◆ What you have to do: Rewrite the listing below, replacing every "collectors" with "collected by" and leaving everything else as it is.

Stored items from a collection

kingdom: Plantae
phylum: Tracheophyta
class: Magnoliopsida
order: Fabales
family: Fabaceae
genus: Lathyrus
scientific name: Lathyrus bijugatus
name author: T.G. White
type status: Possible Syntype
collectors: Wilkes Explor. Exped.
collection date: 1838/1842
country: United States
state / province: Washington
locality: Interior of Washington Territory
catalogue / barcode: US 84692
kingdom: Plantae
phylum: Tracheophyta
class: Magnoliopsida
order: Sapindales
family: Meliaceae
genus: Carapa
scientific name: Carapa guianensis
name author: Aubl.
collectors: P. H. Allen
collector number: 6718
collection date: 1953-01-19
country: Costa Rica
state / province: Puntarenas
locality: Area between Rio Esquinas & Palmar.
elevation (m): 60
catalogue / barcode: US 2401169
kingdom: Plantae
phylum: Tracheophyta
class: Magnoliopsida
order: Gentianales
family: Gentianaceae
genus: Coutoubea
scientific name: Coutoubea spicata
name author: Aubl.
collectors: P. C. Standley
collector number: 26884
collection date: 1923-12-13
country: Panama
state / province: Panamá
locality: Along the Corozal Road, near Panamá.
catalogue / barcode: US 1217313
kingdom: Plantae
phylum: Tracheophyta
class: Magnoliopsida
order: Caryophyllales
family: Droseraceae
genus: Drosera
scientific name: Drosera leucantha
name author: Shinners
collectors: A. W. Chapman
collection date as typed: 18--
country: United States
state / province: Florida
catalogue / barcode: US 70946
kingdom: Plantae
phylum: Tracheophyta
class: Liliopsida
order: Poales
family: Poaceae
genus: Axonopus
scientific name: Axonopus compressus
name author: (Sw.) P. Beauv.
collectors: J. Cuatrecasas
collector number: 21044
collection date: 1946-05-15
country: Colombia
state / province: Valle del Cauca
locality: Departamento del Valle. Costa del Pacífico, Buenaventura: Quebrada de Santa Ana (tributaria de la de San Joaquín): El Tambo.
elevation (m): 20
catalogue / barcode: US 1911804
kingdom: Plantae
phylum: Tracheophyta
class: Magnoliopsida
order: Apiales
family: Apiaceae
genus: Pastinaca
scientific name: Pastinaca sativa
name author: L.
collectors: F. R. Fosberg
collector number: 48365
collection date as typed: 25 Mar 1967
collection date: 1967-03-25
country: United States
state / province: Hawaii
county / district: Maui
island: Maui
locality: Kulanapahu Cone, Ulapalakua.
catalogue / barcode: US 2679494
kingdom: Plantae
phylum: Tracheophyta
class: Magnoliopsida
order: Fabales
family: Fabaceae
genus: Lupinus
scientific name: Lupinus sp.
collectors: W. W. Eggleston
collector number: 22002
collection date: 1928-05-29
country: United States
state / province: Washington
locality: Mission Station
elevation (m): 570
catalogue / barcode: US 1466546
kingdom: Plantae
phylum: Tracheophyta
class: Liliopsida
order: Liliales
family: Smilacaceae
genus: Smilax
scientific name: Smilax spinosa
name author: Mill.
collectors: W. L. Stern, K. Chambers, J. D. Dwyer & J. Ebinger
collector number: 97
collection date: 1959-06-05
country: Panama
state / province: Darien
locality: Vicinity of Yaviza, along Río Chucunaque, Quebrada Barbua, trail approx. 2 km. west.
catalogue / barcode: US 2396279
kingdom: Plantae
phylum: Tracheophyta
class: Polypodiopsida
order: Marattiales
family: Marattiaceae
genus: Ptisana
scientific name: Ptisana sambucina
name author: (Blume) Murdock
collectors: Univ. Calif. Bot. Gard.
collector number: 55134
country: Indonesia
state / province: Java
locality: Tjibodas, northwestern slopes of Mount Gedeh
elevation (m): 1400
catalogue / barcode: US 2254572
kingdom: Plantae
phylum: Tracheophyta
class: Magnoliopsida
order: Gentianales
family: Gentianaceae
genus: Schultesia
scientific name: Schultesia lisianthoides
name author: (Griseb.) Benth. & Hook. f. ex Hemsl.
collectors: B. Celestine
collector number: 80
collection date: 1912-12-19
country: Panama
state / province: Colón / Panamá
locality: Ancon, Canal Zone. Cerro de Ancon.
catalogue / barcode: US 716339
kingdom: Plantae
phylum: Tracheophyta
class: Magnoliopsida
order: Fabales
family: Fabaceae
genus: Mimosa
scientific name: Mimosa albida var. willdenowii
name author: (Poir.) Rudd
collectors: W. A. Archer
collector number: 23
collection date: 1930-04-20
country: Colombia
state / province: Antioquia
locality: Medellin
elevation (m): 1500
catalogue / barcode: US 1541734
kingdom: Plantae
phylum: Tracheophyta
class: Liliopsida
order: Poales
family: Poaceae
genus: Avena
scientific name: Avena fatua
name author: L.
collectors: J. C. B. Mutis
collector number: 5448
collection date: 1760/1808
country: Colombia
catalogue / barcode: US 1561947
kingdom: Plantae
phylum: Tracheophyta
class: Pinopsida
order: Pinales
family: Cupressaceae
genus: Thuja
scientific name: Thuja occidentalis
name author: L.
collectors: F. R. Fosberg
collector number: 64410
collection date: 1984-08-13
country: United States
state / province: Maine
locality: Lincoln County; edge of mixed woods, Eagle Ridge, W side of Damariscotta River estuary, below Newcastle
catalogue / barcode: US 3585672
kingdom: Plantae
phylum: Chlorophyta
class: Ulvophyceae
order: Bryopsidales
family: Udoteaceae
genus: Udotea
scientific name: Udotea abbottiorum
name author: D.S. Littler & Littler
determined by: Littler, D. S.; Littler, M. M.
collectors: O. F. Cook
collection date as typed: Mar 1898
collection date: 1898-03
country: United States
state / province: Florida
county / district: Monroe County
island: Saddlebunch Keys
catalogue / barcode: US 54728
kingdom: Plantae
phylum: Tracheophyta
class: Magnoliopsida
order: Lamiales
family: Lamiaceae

◆ Right answer:
kingdom: Plantae
phylum: Tracheophyta
class: Magnoliopsida
order: Fabales
family: Fabaceae
genus: Lathyrus
scientific name: Lathyrus bijugatus
name author: T.G. White
type status: Possible Syntype
collected by: Wilkes Explor. Exped.
collection date: 1838/1842
country: United States
state / province: Washington
locality: Interior of Washington Territory
catalogue / barcode: US 84692
kingdom: Plantae
phylum: Tracheophyta
class: Magnoliopsida
order: Sapindales
family: Meliaceae
genus: Carapa
scientific name: Carapa guianensis
name author: Aubl.
collected by: P. H. Allen
collector number: 6718
collection date: 1953-01-19
country: Costa Rica
state / province: Puntarenas
locality: Area between Rio Esquinas & Palmar.
elevation (m): 60
catalogue / barcode: US 2401169
kingdom: Plantae
phylum: Tracheophyta
class: Magnoliopsida
order: Gentianales
family: Gentianaceae
genus: Coutoubea
scientific name: Coutoubea spicata
name author: Aubl.
collected by: P. C. Standley
collector number: 26884
collection date: 1923-12-13
country: Panama
state / province: Panamá
locality: Along the Corozal Road, near Panamá.
catalogue / barcode: US 1217313
kingdom: Plantae
phylum: Tracheophyta
class: Magnoliopsida
order: Caryophyllales
family: Droseraceae
genus: Drosera
scientific name: Drosera leucantha
name author: Shinners
collected by: A. W. Chapman
collection date as typed: 18--
country: United States
state / province: Florida
catalogue / barcode: US 70946
kingdom: Plantae
phylum: Tracheophyta
class: Liliopsida
order: Poales
family: Poaceae
genus: Axonopus
scientific name: Axonopus compressus
name author: (Sw.) P. Beauv.
collected by: J. Cuatrecasas
collector number: 21044
collection date: 1946-05-15
country: Colombia
state / province: Valle del Cauca
locality: Departamento del Valle. Costa del Pacífico, Buenaventura: Quebrada de Santa Ana (tributaria de la de San Joaquín): El Tambo.
elevation (m): 20
catalogue / barcode: US 1911804
kingdom: Plantae
phylum: Tracheophyta
class: Magnoliopsida
order: Apiales
family: Apiaceae
genus: Pastinaca
scientific name: Pastinaca sativa
name author: L.
collected by: F. R. Fosberg
collector number: 48365
collection date as typed: 25 Mar 1967
collection date: 1967-03-25
country: United States
state / province: Hawaii
county / district: Maui
island: Maui
locality: Kulanapahu Cone, Ulapalakua.
catalogue / barcode: US 2679494
kingdom: Plantae
phylum: Tracheophyta
class: Magnoliopsida
order: Fabales
family: Fabaceae
genus: Lupinus
scientific name: Lupinus sp.
collected by: W. W. Eggleston
collector number: 22002
collection date: 1928-05-29
country: United States
state / province: Washington
locality: Mission Station
elevation (m): 570
catalogue / barcode: US 1466546
kingdom: Plantae
phylum: Tracheophyta
class: Liliopsida
order: Liliales
family: Smilacaceae
genus: Smilax
scientific name: Smilax spinosa
name author: Mill.
collected by: W. L. Stern, K. Chambers, J. D. Dwyer & J. Ebinger
collector number: 97
collection date: 1959-06-05
country: Panama
state / province: Darien
locality: Vicinity of Yaviza, along Río Chucunaque, Quebrada Barbua, trail approx. 2 km. west.
catalogue / barcode: US 2396279
kingdom: Plantae
phylum: Tracheophyta
class: Polypodiopsida
order: Marattiales
family: Marattiaceae
genus: Ptisana
scientific name: Ptisana sambucina
name author: (Blume) Murdock
collected by: Univ. Calif. Bot. Gard.
collector number: 55134
country: Indonesia
state / province: Java
locality: Tjibodas, northwestern slopes of Mount Gedeh
elevation (m): 1400
catalogue / barcode: US 2254572
kingdom: Plantae
phylum: Tracheophyta
class: Magnoliopsida
order: Gentianales
family: Gentianaceae
genus: Schultesia
scientific name: Schultesia lisianthoides
name author: (Griseb.) Benth. & Hook. f. ex Hemsl.
collected by: B. Celestine
collector number: 80
collection date: 1912-12-19
country: Panama
state / province: Colón / Panamá
locality: Ancon, Canal Zone. Cerro de Ancon.
catalogue / barcode: US 716339
kingdom: Plantae
phylum: Tracheophyta
class: Magnoliopsida
order: Fabales
family: Fabaceae
genus: Mimosa
scientific name: Mimosa albida var. willdenowii
name author: (Poir.) Rudd
collected by: W. A. Archer
collector number: 23
collection date: 1930-04-20
country: Colombia
state / province: Antioquia
locality: Medellin
elevation (m): 1500
catalogue / barcode: US 1541734
kingdom: Plantae
phylum: Tracheophyta
class: Liliopsida
order: Poales
family: Poaceae
genus: Avena
scientific name: Avena fatua
name author: L.
collected by: J. C. B. Mutis
collector number: 5448
collection date: 1760/1808
country: Colombia
catalogue / barcode: US 1561947
kingdom: Plantae
phylum: Tracheophyta
class: Pinopsida
order: Pinales
family: Cupressaceae
genus: Thuja
scientific name: Thuja occidentalis
name author: L.
collected by: F. R. Fosberg
collector number: 64410
collection date: 1984-08-13
country: United States
state / province: Maine
locality: Lincoln County; edge of mixed woods, Eagle Ridge, W side of Damariscotta River estuary, below Newcastle
catalogue / barcode: US 3585672
kingdom: Plantae
phylum: Chlorophyta
class: Ulvophyceae
order: Bryopsidales
family: Udoteaceae
genus: Udotea
scientific name: Udotea abbottiorum
name author: D.S. Littler & Littler
determined by: Littler, D. S.; Littler, M. M.
collected by: O. F. Cook
collection date as typed: Mar 1898
collection date: 1898-03
country: United States
state / province: Florida
county / district: Monroe County
island: Saddlebunch Keys
catalogue / barcode: US 54728
kingdom: Plantae
phylum: Tracheophyta
class: Magnoliopsida
order: Lamiales
family: Lamiaceae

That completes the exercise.